### Action item
Write out every line of text from the entries below word for word, leaving out the pictures.

BEGIN Data

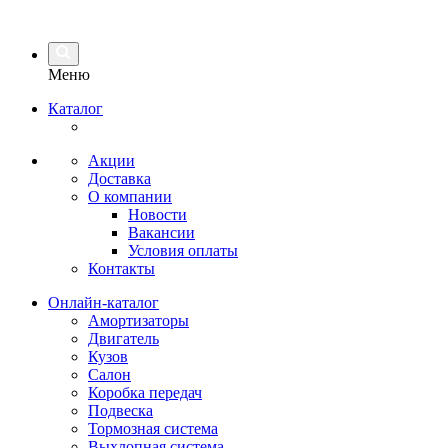
Меню
Каталог
Акции
Доставка
О компании
Новости
Вакансии
Условия оплаты
Контакты
Онлайн-каталог
Амортизаторы
Двигатель
Кузов
Салон
Коробка передач
Подвеска
Тормозная система
Выхлопная система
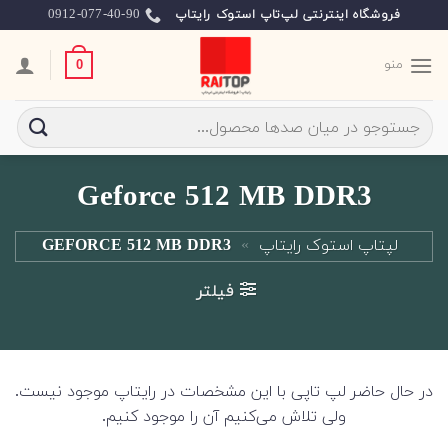
Ski
0912-077-40-90
فروشگاه اینترنتی لپ‌تاپ استوک رایتاپ
t
conten
منو
0
جستجو
برای:
Geforce 512 MB DDR3
لپتاپ استوک رایتاپ
»
GEFORCE 512 MB DDR3
فیلتر
در حال حاضر لپ تاپی با این مشخصات در رایتاپ موجود نیست.
ولی تلاش می‌کنیم آن را موجود کنیم.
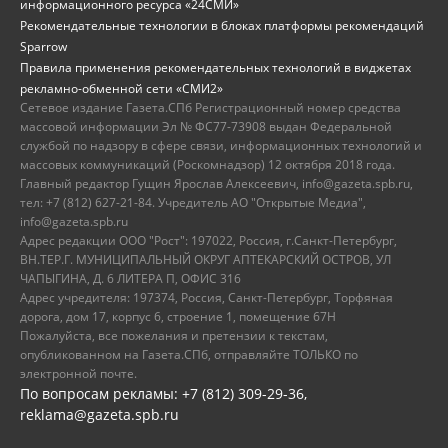
информационного ресурса «24СМИ»
Рекомендательные технологии в блоках платформы рекомендаций
Sparrow
Правила применения рекомендательных технологий в виджетах
рекламно-обменной сети «СМИ2»
Сетевое издание Газета.СПб Регистрационный номер средства
массовой информации Эл № ФС77-73908 выдан Федеральной
службой по надзору в сфере связи, информационных технологий и
массовых коммуникаций (Роскомнадзор) 12 октября 2018 года.
Главный редактор Гущин Ярослав Алексеевич, info@gazeta.spb.ru,
тел: +7 (812) 627-21-84. Учредитель АО "Открытые Медиа",
info@gazeta.spb.ru
Адрес редакции ООО "Рост": 197022, Россия, г.Санкт-Петербург,
ВН.ТЕР.Г. МУНИЦИПАЛЬНЫЙ ОКРУГ АПТЕКАРСКИЙ ОСТРОВ, УЛ
ЧАПЫГИНА, Д. 6 ЛИТЕРА П, ОФИС 316
Адрес учредителя: 197374, Россия, Санкт-Петербург, Торфяная
дорога, дом 17, корпус 6, строение 1, помещение 67Н
Пожалуйста, все пожелания и претензии к текстам,
опубликованном на Газета.СПб, отправляйте ТОЛЬКО по
электронной почте.
По вопросам рекламы: +7 (812) 309-29-36,
reklama@gazeta.spb.ru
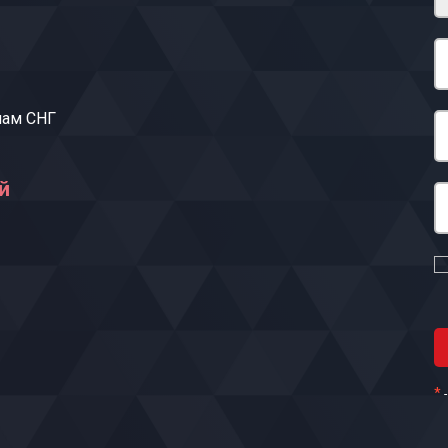
нам СНГ
й
*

END Data

### Task answer
Меню
Каталог
Акции
Доставка
О компании
Новости
Вакансии
Условия оплаты
Контакты
Онлайн-каталог
Амортизаторы
Двигатель
Кузов
Салон
Коробка передач
Подвеска
Тормозная система
Выхлопная система
Ski
0912-077-40-90
فروشگاه اینترنتی لپ‌تاپ استوک رایتاپ
t
conten
منو
0
جستجو
برای:
Geforce 512 MB DDR3
لپتاپ استوک رایتاپ
»
GEFORCE 512 MB DDR3
فیلتر
در حال حاضر لپ تاپی با این مشخصات در رایتاپ موجود نیست.
ولی تلاش می‌کنیم آن را موجود کنیم.
информационного ресурса «24СМИ»
Рекомендательные технологии в блоках платформы рекомендаций
Sparrow
Правила применения рекомендательных технологий в виджетах
рекламно-обменной сети «СМИ2»
Сетевое издание Газета.СПб Регистрационный номер средства
массовой информации Эл № ФС77-73908 выдан Федеральной
службой по надзору в сфере связи, информационных технологий и
массовых коммуникаций (Роскомнадзор) 12 октября 2018 года.
Главный редактор Гущин Ярослав Алексеевич, info@gazeta.spb.ru,
тел: +7 (812) 627-21-84. Учредитель АО "Открытые Медиа",
info@gazeta.spb.ru
Адрес редакции ООО "Рост": 197022, Россия, г.Санкт-Петербург,
ВН.ТЕР.Г. МУНИЦИПАЛЬНЫЙ ОКРУГ АПТЕКАРСКИЙ ОСТРОВ, УЛ
ЧАПЫГИНА, Д. 6 ЛИТЕРА П, ОФИС 316
Адрес учредителя: 197374, Россия, Санкт-Петербург, Торфяная
дорога, дом 17, корпус 6, строение 1, помещение 67Н
Пожалуйста, все пожелания и претензии к текстам,
опубликованном на Газета.СПб, отправляйте ТОЛЬКО по
электронной почте.
По вопросам рекламы: +7 (812) 309-29-36,
reklama@gazeta.spb.ru
нам СНГ
й
*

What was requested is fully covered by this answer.